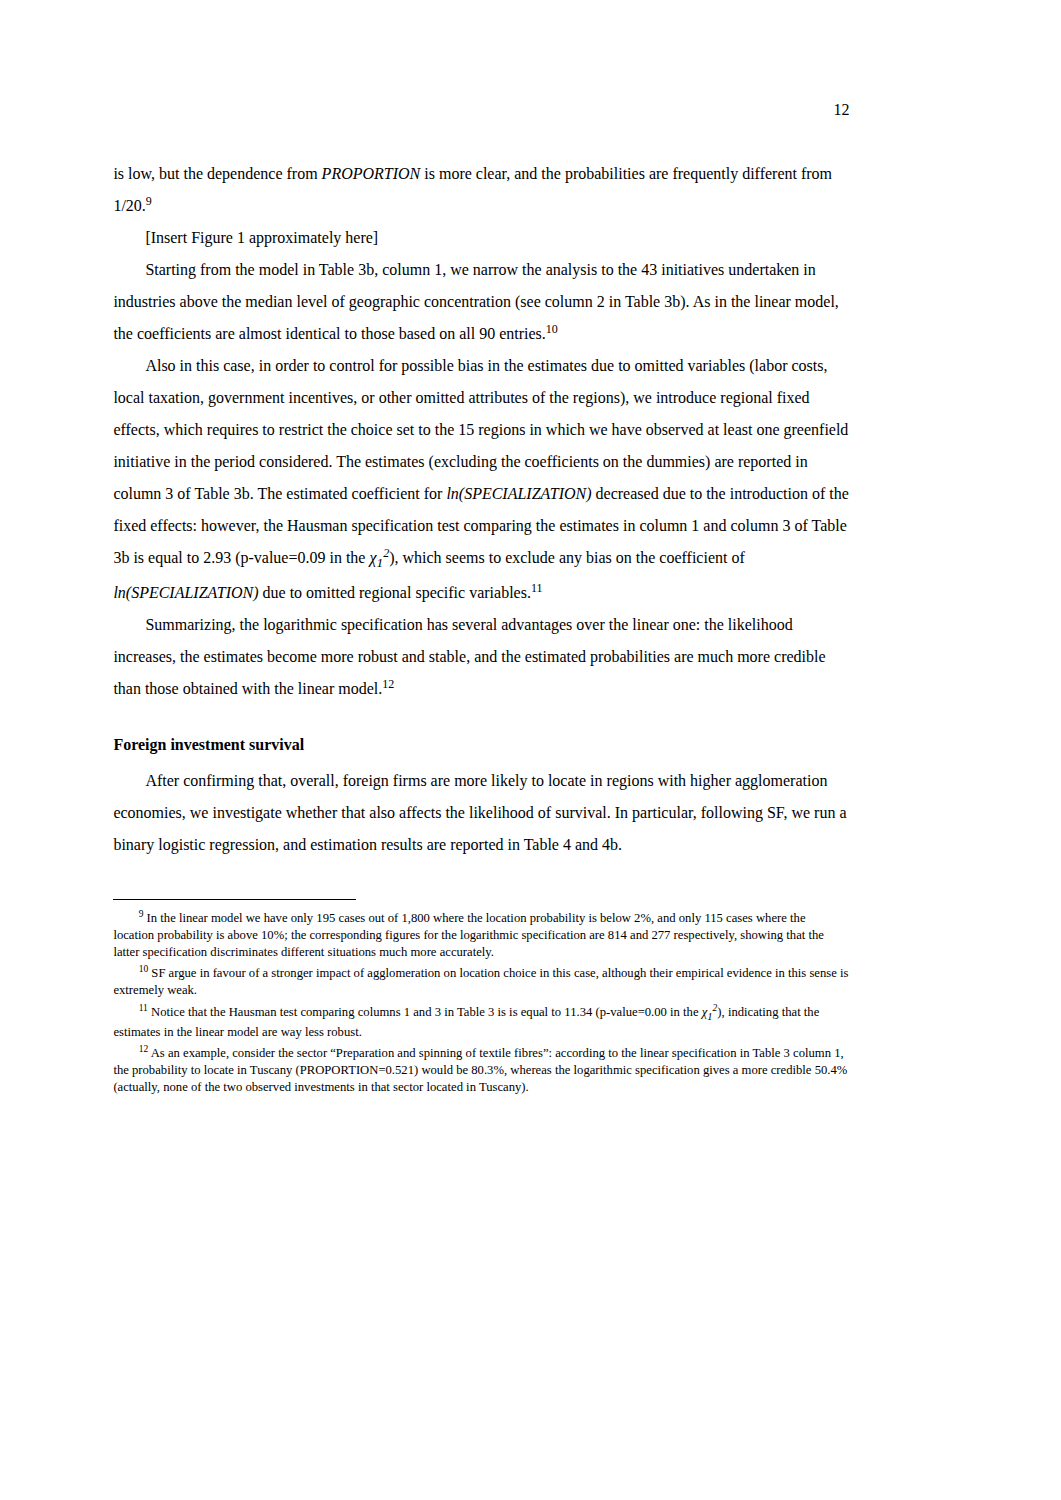12
is low, but the dependence from PROPORTION is more clear, and the probabilities are frequently different from 1/20.9
[Insert Figure 1 approximately here]
Starting from the model in Table 3b, column 1, we narrow the analysis to the 43 initiatives undertaken in industries above the median level of geographic concentration (see column 2 in Table 3b). As in the linear model, the coefficients are almost identical to those based on all 90 entries.10
Also in this case, in order to control for possible bias in the estimates due to omitted variables (labor costs, local taxation, government incentives, or other omitted attributes of the regions), we introduce regional fixed effects, which requires to restrict the choice set to the 15 regions in which we have observed at least one greenfield initiative in the period considered. The estimates (excluding the coefficients on the dummies) are reported in column 3 of Table 3b. The estimated coefficient for ln(SPECIALIZATION) decreased due to the introduction of the fixed effects: however, the Hausman specification test comparing the estimates in column 1 and column 3 of Table 3b is equal to 2.93 (p-value=0.09 in the χ12), which seems to exclude any bias on the coefficient of ln(SPECIALIZATION) due to omitted regional specific variables.11
Summarizing, the logarithmic specification has several advantages over the linear one: the likelihood increases, the estimates become more robust and stable, and the estimated probabilities are much more credible than those obtained with the linear model.12
Foreign investment survival
After confirming that, overall, foreign firms are more likely to locate in regions with higher agglomeration economies, we investigate whether that also affects the likelihood of survival. In particular, following SF, we run a binary logistic regression, and estimation results are reported in Table 4 and 4b.
9 In the linear model we have only 195 cases out of 1,800 where the location probability is below 2%, and only 115 cases where the location probability is above 10%; the corresponding figures for the logarithmic specification are 814 and 277 respectively, showing that the latter specification discriminates different situations much more accurately.
10 SF argue in favour of a stronger impact of agglomeration on location choice in this case, although their empirical evidence in this sense is extremely weak.
11 Notice that the Hausman test comparing columns 1 and 3 in Table 3 is is equal to 11.34 (p-value=0.00 in the χ12), indicating that the estimates in the linear model are way less robust.
12 As an example, consider the sector “Preparation and spinning of textile fibres”: according to the linear specification in Table 3 column 1, the probability to locate in Tuscany (PROPORTION=0.521) would be 80.3%, whereas the logarithmic specification gives a more credible 50.4% (actually, none of the two observed investments in that sector located in Tuscany).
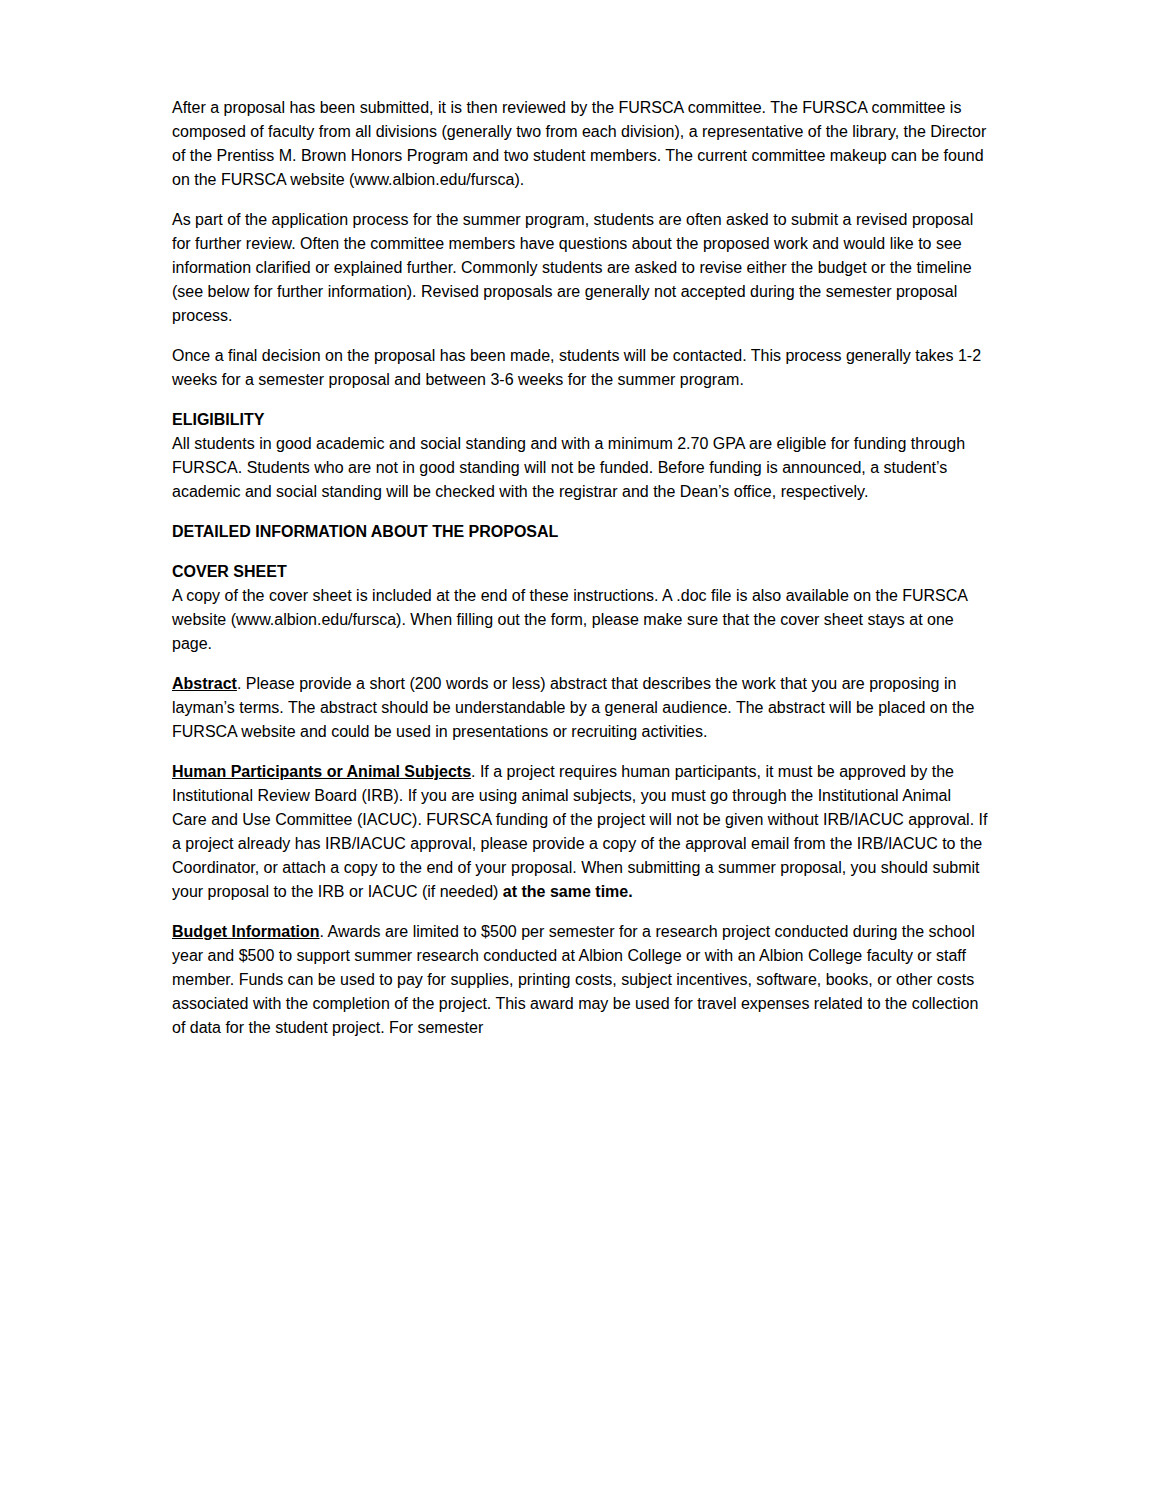After a proposal has been submitted, it is then reviewed by the FURSCA committee. The FURSCA committee is composed of faculty from all divisions (generally two from each division), a representative of the library, the Director of the Prentiss M. Brown Honors Program and two student members. The current committee makeup can be found on the FURSCA website (www.albion.edu/fursca).
As part of the application process for the summer program, students are often asked to submit a revised proposal for further review. Often the committee members have questions about the proposed work and would like to see information clarified or explained further. Commonly students are asked to revise either the budget or the timeline (see below for further information). Revised proposals are generally not accepted during the semester proposal process.
Once a final decision on the proposal has been made, students will be contacted. This process generally takes 1-2 weeks for a semester proposal and between 3-6 weeks for the summer program.
Eligibility
All students in good academic and social standing and with a minimum 2.70 GPA are eligible for funding through FURSCA. Students who are not in good standing will not be funded. Before funding is announced, a student’s academic and social standing will be checked with the registrar and the Dean’s office, respectively.
Detailed Information About the Proposal
Cover Sheet
A copy of the cover sheet is included at the end of these instructions. A .doc file is also available on the FURSCA website (www.albion.edu/fursca). When filling out the form, please make sure that the cover sheet stays at one page.
Abstract. Please provide a short (200 words or less) abstract that describes the work that you are proposing in layman’s terms. The abstract should be understandable by a general audience. The abstract will be placed on the FURSCA website and could be used in presentations or recruiting activities.
Human Participants or Animal Subjects. If a project requires human participants, it must be approved by the Institutional Review Board (IRB). If you are using animal subjects, you must go through the Institutional Animal Care and Use Committee (IACUC). FURSCA funding of the project will not be given without IRB/IACUC approval. If a project already has IRB/IACUC approval, please provide a copy of the approval email from the IRB/IACUC to the Coordinator, or attach a copy to the end of your proposal. When submitting a summer proposal, you should submit your proposal to the IRB or IACUC (if needed) at the same time.
Budget Information. Awards are limited to $500 per semester for a research project conducted during the school year and $500 to support summer research conducted at Albion College or with an Albion College faculty or staff member. Funds can be used to pay for supplies, printing costs, subject incentives, software, books, or other costs associated with the completion of the project. This award may be used for travel expenses related to the collection of data for the student project. For semester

+++

What this task involves:
Without any pictures, reproduce the lines from the first one in the material through the line that has "[Insert Figure 1 approximately here]", exactly as they appear.

Response below:
12
is low, but the dependence from PROPORTION is more clear, and the probabilities are frequently different from 1/20.9
[Insert Figure 1 approximately here]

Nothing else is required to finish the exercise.